Material provided:
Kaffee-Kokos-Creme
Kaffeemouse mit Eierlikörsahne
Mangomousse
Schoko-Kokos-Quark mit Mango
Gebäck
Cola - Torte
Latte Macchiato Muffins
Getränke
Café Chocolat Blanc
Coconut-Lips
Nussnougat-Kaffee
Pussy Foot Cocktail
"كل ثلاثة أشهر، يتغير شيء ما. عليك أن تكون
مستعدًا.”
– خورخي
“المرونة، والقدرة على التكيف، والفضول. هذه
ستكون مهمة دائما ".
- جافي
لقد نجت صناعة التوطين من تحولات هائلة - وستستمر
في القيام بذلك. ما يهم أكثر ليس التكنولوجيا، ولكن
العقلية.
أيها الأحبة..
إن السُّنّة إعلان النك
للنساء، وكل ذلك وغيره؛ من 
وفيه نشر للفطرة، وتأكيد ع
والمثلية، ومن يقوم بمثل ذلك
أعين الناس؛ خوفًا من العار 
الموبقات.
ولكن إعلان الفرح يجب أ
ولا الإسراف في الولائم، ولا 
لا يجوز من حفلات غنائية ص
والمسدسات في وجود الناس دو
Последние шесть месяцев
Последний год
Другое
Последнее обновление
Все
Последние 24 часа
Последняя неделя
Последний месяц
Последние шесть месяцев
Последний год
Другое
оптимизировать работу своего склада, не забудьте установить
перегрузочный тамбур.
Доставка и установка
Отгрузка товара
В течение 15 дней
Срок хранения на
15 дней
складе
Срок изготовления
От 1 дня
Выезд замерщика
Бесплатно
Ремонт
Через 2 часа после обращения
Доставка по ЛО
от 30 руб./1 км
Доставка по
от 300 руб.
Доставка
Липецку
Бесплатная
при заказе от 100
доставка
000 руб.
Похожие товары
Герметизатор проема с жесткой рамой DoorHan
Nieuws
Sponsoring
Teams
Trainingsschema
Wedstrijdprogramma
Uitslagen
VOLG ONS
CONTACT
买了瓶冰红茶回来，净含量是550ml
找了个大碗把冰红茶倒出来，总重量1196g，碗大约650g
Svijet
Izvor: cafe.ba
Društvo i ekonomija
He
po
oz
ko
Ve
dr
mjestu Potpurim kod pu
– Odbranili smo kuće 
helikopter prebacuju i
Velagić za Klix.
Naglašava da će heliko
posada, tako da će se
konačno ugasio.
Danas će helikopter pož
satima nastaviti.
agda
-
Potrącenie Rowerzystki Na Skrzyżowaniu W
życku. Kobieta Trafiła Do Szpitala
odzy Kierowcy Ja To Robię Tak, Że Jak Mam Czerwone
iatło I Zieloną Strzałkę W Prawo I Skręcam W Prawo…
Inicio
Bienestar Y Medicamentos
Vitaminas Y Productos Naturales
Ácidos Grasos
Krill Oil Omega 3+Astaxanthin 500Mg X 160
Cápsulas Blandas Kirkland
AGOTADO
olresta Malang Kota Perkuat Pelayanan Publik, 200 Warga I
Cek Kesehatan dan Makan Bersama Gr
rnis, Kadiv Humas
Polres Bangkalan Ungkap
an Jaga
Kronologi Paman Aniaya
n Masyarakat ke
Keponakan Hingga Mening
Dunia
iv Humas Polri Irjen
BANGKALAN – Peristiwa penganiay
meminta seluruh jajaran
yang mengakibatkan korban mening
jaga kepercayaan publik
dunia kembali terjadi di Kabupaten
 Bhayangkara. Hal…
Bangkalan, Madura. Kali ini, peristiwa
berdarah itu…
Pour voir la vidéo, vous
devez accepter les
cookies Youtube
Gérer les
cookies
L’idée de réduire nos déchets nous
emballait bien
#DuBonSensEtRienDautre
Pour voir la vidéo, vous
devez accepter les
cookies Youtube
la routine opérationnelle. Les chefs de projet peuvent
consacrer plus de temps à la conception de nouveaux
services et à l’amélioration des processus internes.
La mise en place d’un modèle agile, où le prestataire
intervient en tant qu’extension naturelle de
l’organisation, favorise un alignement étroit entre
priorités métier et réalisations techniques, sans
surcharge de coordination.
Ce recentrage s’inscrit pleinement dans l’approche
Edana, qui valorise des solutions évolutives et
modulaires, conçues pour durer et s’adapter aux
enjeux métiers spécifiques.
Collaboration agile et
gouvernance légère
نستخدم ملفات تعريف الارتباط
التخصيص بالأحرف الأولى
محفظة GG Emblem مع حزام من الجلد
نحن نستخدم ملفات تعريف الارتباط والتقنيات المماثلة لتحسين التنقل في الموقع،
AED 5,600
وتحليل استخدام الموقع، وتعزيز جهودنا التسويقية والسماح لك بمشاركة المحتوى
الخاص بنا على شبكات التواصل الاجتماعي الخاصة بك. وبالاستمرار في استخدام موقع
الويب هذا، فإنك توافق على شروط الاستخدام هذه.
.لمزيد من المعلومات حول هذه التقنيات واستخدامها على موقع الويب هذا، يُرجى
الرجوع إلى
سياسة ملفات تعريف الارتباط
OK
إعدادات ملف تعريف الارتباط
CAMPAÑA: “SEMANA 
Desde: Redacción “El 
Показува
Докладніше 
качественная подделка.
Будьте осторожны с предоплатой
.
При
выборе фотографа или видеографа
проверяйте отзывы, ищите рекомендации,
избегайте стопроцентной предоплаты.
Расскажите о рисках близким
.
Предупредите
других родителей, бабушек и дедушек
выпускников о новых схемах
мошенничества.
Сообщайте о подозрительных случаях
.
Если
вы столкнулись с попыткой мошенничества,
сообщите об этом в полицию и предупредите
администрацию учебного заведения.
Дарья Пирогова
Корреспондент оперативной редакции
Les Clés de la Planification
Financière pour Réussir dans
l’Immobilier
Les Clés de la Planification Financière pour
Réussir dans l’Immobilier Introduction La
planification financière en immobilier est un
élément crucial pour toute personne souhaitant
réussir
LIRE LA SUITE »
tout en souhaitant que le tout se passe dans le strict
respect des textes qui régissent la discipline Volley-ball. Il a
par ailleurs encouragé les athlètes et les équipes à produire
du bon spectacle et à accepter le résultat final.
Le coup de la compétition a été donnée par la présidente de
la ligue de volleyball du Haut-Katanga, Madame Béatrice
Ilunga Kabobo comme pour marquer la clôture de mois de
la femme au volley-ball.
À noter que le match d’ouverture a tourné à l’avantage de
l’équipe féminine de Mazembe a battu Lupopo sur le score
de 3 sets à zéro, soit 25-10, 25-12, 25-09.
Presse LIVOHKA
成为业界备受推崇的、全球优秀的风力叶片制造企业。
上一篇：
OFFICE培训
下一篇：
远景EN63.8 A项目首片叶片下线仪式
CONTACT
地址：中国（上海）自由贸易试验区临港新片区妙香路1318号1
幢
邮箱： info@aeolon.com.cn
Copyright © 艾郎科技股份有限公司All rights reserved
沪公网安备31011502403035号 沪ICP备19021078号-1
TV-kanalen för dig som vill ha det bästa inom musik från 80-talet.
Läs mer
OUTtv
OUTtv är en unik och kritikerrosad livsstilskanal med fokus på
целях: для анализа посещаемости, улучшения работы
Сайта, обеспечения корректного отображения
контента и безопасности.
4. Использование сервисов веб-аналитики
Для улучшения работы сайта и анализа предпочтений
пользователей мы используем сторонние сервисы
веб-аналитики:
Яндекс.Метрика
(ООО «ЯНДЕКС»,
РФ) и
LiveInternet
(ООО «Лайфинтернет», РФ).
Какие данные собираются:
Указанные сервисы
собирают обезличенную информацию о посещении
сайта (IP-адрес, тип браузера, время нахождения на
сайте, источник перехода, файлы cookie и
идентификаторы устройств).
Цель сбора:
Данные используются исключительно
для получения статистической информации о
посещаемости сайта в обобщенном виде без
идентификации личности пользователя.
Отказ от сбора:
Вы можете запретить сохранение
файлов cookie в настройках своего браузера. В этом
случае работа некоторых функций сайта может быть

What is expected: Within the material above, output exactly the lines from the one with "мошенничества." through the one with "Ilunga Kabobo comme", end lines included, and nothing besides.

Worked solution:
мошенничества.
Сообщайте о подозрительных случаях
.
Если
вы столкнулись с попыткой мошенничества,
сообщите об этом в полицию и предупредите
администрацию учебного заведения.
Дарья Пирогова
Корреспондент оперативной редакции
Les Clés de la Planification
Financière pour Réussir dans
l’Immobilier
Les Clés de la Planification Financière pour
Réussir dans l’Immobilier Introduction La
planification financière en immobilier est un
élément crucial pour toute personne souhaitant
réussir
LIRE LA SUITE »
tout en souhaitant que le tout se passe dans le strict
respect des textes qui régissent la discipline Volley-ball. Il a
par ailleurs encouragé les athlètes et les équipes à produire
du bon spectacle et à accepter le résultat final.
Le coup de la compétition a été donnée par la présidente de
la ligue de volleyball du Haut-Katanga, Madame Béatrice
Ilunga Kabobo comme pour marquer la clôture de mois de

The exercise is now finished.